WHAT TO PRODUCE: Change "common name" to "vernacular name" in all of the items below and give the lines again with nothing else altered.

RECORDS FOR THIS EXERCISE:
***

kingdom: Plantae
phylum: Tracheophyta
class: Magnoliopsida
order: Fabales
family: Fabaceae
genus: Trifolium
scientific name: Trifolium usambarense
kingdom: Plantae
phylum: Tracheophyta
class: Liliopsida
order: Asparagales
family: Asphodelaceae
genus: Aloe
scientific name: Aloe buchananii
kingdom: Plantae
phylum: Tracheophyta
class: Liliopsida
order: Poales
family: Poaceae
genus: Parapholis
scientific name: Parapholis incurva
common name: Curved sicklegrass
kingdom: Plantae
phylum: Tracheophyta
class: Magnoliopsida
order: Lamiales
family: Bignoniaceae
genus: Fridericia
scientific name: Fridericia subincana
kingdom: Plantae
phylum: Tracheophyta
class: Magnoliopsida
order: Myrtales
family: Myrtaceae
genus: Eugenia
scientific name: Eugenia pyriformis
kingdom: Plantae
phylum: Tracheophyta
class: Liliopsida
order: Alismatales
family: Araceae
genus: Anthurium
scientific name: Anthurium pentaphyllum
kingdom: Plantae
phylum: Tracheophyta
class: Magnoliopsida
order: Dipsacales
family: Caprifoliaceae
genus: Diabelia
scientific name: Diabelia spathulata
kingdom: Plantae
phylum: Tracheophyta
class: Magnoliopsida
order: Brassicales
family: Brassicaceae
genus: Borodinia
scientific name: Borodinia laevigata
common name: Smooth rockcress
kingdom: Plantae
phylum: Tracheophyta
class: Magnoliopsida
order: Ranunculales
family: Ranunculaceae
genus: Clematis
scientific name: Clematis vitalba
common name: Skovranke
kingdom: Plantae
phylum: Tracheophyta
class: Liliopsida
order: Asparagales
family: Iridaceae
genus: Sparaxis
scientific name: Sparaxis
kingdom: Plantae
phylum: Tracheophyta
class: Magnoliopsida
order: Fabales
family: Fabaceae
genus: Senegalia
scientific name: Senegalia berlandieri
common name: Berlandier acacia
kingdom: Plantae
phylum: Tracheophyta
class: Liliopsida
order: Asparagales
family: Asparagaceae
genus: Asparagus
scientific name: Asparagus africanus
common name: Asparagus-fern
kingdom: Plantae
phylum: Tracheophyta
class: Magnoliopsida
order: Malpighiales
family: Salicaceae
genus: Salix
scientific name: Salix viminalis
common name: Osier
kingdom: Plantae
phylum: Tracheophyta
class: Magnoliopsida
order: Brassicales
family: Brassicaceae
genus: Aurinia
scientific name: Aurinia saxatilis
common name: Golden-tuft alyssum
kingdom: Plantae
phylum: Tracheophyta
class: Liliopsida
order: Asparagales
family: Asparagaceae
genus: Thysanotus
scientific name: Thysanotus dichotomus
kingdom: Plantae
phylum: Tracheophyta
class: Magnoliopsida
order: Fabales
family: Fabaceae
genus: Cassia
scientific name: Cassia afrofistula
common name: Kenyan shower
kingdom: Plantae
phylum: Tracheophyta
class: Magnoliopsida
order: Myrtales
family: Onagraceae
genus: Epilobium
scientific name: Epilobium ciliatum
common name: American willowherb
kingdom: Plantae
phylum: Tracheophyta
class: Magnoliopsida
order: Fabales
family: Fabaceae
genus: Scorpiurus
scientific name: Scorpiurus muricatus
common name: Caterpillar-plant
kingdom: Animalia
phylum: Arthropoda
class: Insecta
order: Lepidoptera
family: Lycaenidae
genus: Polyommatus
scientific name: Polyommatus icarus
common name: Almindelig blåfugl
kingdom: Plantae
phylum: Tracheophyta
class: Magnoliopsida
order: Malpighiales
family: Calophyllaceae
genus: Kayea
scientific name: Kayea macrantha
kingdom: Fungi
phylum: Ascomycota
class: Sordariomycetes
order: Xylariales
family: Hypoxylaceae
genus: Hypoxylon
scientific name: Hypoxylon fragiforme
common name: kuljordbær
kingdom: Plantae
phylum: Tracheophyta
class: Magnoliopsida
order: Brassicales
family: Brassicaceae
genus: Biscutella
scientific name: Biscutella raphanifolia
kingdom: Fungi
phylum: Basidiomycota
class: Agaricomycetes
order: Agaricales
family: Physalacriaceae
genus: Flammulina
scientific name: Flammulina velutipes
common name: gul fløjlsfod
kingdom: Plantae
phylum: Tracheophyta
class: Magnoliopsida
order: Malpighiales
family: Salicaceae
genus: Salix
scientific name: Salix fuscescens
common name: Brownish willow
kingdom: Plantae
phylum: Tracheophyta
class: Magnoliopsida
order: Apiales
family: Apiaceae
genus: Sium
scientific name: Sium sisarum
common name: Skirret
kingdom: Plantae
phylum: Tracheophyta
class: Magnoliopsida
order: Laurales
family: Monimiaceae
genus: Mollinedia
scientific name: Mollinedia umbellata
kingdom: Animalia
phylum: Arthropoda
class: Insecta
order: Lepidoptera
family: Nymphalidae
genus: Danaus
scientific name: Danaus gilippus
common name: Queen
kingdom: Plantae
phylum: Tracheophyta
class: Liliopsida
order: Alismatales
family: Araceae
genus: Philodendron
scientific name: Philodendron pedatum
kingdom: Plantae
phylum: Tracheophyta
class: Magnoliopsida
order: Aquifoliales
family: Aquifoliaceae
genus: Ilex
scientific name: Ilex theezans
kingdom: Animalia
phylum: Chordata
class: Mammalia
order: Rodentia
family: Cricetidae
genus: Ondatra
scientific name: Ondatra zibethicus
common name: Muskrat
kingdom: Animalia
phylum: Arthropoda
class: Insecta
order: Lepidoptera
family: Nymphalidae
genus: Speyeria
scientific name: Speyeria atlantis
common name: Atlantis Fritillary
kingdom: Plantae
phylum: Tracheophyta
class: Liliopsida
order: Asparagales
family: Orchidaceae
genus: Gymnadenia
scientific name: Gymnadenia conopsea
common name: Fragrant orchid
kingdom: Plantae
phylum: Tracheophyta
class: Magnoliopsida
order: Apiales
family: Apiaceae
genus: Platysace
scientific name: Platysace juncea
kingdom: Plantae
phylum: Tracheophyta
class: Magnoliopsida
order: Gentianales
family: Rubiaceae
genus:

***

SOLUTION TO THIS PROBLEM:
kingdom: Plantae
phylum: Tracheophyta
class: Magnoliopsida
order: Fabales
family: Fabaceae
genus: Trifolium
scientific name: Trifolium usambarense
kingdom: Plantae
phylum: Tracheophyta
class: Liliopsida
order: Asparagales
family: Asphodelaceae
genus: Aloe
scientific name: Aloe buchananii
kingdom: Plantae
phylum: Tracheophyta
class: Liliopsida
order: Poales
family: Poaceae
genus: Parapholis
scientific name: Parapholis incurva
vernacular name: Curved sicklegrass
kingdom: Plantae
phylum: Tracheophyta
class: Magnoliopsida
order: Lamiales
family: Bignoniaceae
genus: Fridericia
scientific name: Fridericia subincana
kingdom: Plantae
phylum: Tracheophyta
class: Magnoliopsida
order: Myrtales
family: Myrtaceae
genus: Eugenia
scientific name: Eugenia pyriformis
kingdom: Plantae
phylum: Tracheophyta
class: Liliopsida
order: Alismatales
family: Araceae
genus: Anthurium
scientific name: Anthurium pentaphyllum
kingdom: Plantae
phylum: Tracheophyta
class: Magnoliopsida
order: Dipsacales
family: Caprifoliaceae
genus: Diabelia
scientific name: Diabelia spathulata
kingdom: Plantae
phylum: Tracheophyta
class: Magnoliopsida
order: Brassicales
family: Brassicaceae
genus: Borodinia
scientific name: Borodinia laevigata
vernacular name: Smooth rockcress
kingdom: Plantae
phylum: Tracheophyta
class: Magnoliopsida
order: Ranunculales
family: Ranunculaceae
genus: Clematis
scientific name: Clematis vitalba
vernacular name: Skovranke
kingdom: Plantae
phylum: Tracheophyta
class: Liliopsida
order: Asparagales
family: Iridaceae
genus: Sparaxis
scientific name: Sparaxis
kingdom: Plantae
phylum: Tracheophyta
class: Magnoliopsida
order: Fabales
family: Fabaceae
genus: Senegalia
scientific name: Senegalia berlandieri
vernacular name: Berlandier acacia
kingdom: Plantae
phylum: Tracheophyta
class: Liliopsida
order: Asparagales
family: Asparagaceae
genus: Asparagus
scientific name: Asparagus africanus
vernacular name: Asparagus-fern
kingdom: Plantae
phylum: Tracheophyta
class: Magnoliopsida
order: Malpighiales
family: Salicaceae
genus: Salix
scientific name: Salix viminalis
vernacular name: Osier
kingdom: Plantae
phylum: Tracheophyta
class: Magnoliopsida
order: Brassicales
family: Brassicaceae
genus: Aurinia
scientific name: Aurinia saxatilis
vernacular name: Golden-tuft alyssum
kingdom: Plantae
phylum: Tracheophyta
class: Liliopsida
order: Asparagales
family: Asparagaceae
genus: Thysanotus
scientific name: Thysanotus dichotomus
kingdom: Plantae
phylum: Tracheophyta
class: Magnoliopsida
order: Fabales
family: Fabaceae
genus: Cassia
scientific name: Cassia afrofistula
vernacular name: Kenyan shower
kingdom: Plantae
phylum: Tracheophyta
class: Magnoliopsida
order: Myrtales
family: Onagraceae
genus: Epilobium
scientific name: Epilobium ciliatum
vernacular name: American willowherb
kingdom: Plantae
phylum: Tracheophyta
class: Magnoliopsida
order: Fabales
family: Fabaceae
genus: Scorpiurus
scientific name: Scorpiurus muricatus
vernacular name: Caterpillar-plant
kingdom: Animalia
phylum: Arthropoda
class: Insecta
order: Lepidoptera
family: Lycaenidae
genus: Polyommatus
scientific name: Polyommatus icarus
vernacular name: Almindelig blåfugl
kingdom: Plantae
phylum: Tracheophyta
class: Magnoliopsida
order: Malpighiales
family: Calophyllaceae
genus: Kayea
scientific name: Kayea macrantha
kingdom: Fungi
phylum: Ascomycota
class: Sordariomycetes
order: Xylariales
family: Hypoxylaceae
genus: Hypoxylon
scientific name: Hypoxylon fragiforme
vernacular name: kuljordbær
kingdom: Plantae
phylum: Tracheophyta
class: Magnoliopsida
order: Brassicales
family: Brassicaceae
genus: Biscutella
scientific name: Biscutella raphanifolia
kingdom: Fungi
phylum: Basidiomycota
class: Agaricomycetes
order: Agaricales
family: Physalacriaceae
genus: Flammulina
scientific name: Flammulina velutipes
vernacular name: gul fløjlsfod
kingdom: Plantae
phylum: Tracheophyta
class: Magnoliopsida
order: Malpighiales
family: Salicaceae
genus: Salix
scientific name: Salix fuscescens
vernacular name: Brownish willow
kingdom: Plantae
phylum: Tracheophyta
class: Magnoliopsida
order: Apiales
family: Apiaceae
genus: Sium
scientific name: Sium sisarum
vernacular name: Skirret
kingdom: Plantae
phylum: Tracheophyta
class: Magnoliopsida
order: Laurales
family: Monimiaceae
genus: Mollinedia
scientific name: Mollinedia umbellata
kingdom: Animalia
phylum: Arthropoda
class: Insecta
order: Lepidoptera
family: Nymphalidae
genus: Danaus
scientific name: Danaus gilippus
vernacular name: Queen
kingdom: Plantae
phylum: Tracheophyta
class: Liliopsida
order: Alismatales
family: Araceae
genus: Philodendron
scientific name: Philodendron pedatum
kingdom: Plantae
phylum: Tracheophyta
class: Magnoliopsida
order: Aquifoliales
family: Aquifoliaceae
genus: Ilex
scientific name: Ilex theezans
kingdom: Animalia
phylum: Chordata
class: Mammalia
order: Rodentia
family: Cricetidae
genus: Ondatra
scientific name: Ondatra zibethicus
vernacular name: Muskrat
kingdom: Animalia
phylum: Arthropoda
class: Insecta
order: Lepidoptera
family: Nymphalidae
genus: Speyeria
scientific name: Speyeria atlantis
vernacular name: Atlantis Fritillary
kingdom: Plantae
phylum: Tracheophyta
class: Liliopsida
order: Asparagales
family: Orchidaceae
genus: Gymnadenia
scientific name: Gymnadenia conopsea
vernacular name: Fragrant orchid
kingdom: Plantae
phylum: Tracheophyta
class: Magnoliopsida
order: Apiales
family: Apiaceae
genus: Platysace
scientific name: Platysace juncea
kingdom: Plantae
phylum: Tracheophyta
class: Magnoliopsida
order: Gentianales
family: Rubiaceae
genus:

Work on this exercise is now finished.